Fraktionschef Brinkhaus forderte vom Bundestag mehr Einmischung in europäische Angelegenheiten. Brüssel und Berlin dürften sich nicht als „Paralleluniversen“ verstehen. Vielmehr sei der Bundestag „integraler Bestandteil des europäischen Rechtssetzungsprojekts“. Darüber müsse man öfter reden als bisher.
 
Die Entscheidung Großbritanniens, aus der EU auszuscheiden, nannte Brinkhaus schmerzhaft. Nun müsse man aber das Beste daraus machen und die Verhandlungen „unter Freunden“ führen. Gleichwohl warnte er die Briten vor „Rosinenpickerei“ bei den Grundfreiheiten des Binnenmarktes. Vermieden werden müsse aber um jeden Preis, dass im Zuge des Brexits die Gewalt in Nordirland wiederauflebe. Katja Leikert zufolge wird gerade an der Frage Nordirlands deutlich, dass die Europäische Union in ihrem Kern ein Friedensprojekt sei. Ein Stück weit sei es paradox, dass mit dem Austritt Großbritanniens eine funktionierende erfolgreiche Gemeinschaft aufgelöst werde und nun neue Strukturen für eine Verbindung gefunden werden müssten, sagte sie.
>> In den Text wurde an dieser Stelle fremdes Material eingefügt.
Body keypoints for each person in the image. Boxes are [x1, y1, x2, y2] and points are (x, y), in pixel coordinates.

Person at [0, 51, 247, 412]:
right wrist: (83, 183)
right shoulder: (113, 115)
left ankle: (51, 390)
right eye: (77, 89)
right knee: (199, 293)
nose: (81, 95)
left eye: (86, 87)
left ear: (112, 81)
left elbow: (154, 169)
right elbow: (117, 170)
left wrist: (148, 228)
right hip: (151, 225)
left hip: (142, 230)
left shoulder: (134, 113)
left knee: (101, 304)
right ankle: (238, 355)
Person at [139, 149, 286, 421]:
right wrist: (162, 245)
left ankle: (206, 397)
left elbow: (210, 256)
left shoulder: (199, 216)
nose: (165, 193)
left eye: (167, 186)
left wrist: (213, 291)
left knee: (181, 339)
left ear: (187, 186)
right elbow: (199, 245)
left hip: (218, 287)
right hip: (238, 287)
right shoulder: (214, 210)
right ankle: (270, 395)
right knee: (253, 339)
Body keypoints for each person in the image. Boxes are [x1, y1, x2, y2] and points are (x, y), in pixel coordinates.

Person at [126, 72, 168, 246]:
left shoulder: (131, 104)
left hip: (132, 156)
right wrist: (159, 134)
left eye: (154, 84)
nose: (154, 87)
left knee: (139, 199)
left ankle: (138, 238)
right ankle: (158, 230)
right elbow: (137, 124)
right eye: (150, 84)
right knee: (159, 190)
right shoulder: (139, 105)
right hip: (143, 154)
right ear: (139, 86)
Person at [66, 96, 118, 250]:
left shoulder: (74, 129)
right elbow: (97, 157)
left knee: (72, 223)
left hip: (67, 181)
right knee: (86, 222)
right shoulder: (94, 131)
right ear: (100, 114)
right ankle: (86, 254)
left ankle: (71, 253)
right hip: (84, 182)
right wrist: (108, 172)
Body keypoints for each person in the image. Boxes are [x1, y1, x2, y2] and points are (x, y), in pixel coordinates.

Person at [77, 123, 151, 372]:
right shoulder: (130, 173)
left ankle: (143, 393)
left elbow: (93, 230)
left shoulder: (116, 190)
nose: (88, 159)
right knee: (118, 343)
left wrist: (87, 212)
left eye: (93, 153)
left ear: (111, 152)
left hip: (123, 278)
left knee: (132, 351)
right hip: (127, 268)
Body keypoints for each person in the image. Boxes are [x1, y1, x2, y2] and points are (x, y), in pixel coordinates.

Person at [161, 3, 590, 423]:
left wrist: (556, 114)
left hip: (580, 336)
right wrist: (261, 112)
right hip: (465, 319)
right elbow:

EU und Großbritannien sollen eng beieinander bleiben

CSU-Landesgruppenchef Alexander Dobrindt mahnte, Großbritannien und die EU dürften sich nicht weiter voneinander entfernen als nötig, sondern müssten so eng wie möglich beieinanderbleiben. An einer Bestrafung Englands für den Brexit habe Deutschland kein Interesse. Der europapolitische Sprecher der Unionsfraktion, Florian Hahn, versicherte, die EU wolle ein fairer Verhandlungspartner sein. Es müsse aber auch vermieden werden, dass der Brexit ein attraktives EU-Austrittsmodell werde. 

Partner bleiben 

Merkel betonte: „Ich wünsche mir, dass Großbritannien auch nach dem Austritt ein enger und vertrauensvoller Partner Europas bleibt.“ Im Vorfeld des Gipfels, der am Mittwochabend beginnt, waren die Verhandlungen über ein Austrittsabkommen schon weit gediehen. 90 Prozent des Textes stehen laut EU-Chefunterhändler Michel Barnier. Der Durchbruch scheitert aber bislang an der schwierigen Frage, wie sich eine Grenze zwischen der Republik Irland und der britischen Provinz Nordirland vermeiden lässt. Ohne ein Austrittsabkommen kann es keine Verhandlungen über die Gestaltung der künftigen Beziehungen geben. Die Bundesregierung bereitet sich daher auf alle Szenarien vor, wie Merkel sagte, auch auf das eines ungeordneten Austritts. 

Wehrhaft gegen Cyberattacken und Desinformation

Merkel sprach auch andere Themen an, die auf dem Gipfel zur Sprache kommen werden – wie Cybersicherheit, Migration und Währungsunion. Der Schutz vor Cyberangriffen, gezielten Desinformationskampagnen oder Datenmissbrauch sei eine gemeinsame europäische Aufgabe, sagte sie. So müsse man überlegen, ob Parteien, die die Bürger in ihren Kampagnen zur Europawahl gezielt desinformierten, bestraft werden sollten – etwa durch Kürzungen bei der Parteienfinanzierung. „Auch das ist wehrhafte Demokratie!“, betonte die Kanzlerin.

Verantwortungsvolle Haushaltspolitik angemahnt

Mit Blick auf die Währungsunion drang Merkel erneut auf die Einhaltung der Regeln in der Wirtschafts- und Haushaltspolitik. Denn die EU-Staaten seien so eng miteinander verflochten, dass die nationale Politik des einen immer Auswirkungen auf die Situation des anderen habe. Jedes Mitgliedsland habe daher die Pflicht, für finanzpolitische Stabilität zu sorgen und Reformen zur Stärkung der Wettbewerbsfähigkeit zu ergreifen.  „Verantwortung und Solidarität, Haftung und Kontrolle sind jeweils zwei Seiten derselben Medaille.“

Außengrenzen besser schützen 

Auch in der Migrationspolitik mahnte die Kanzlerin europäische Krisenfestigkeit an. So müsse man die Außengrenzen besser schützen, gezielter gegen Schleuser vorgehen und Rückführungen verstärken. Die Lösung der Migrationsfragen werde man aber letztlich nur im Dialog mit den Herkunfts- und Transitstaaten finden.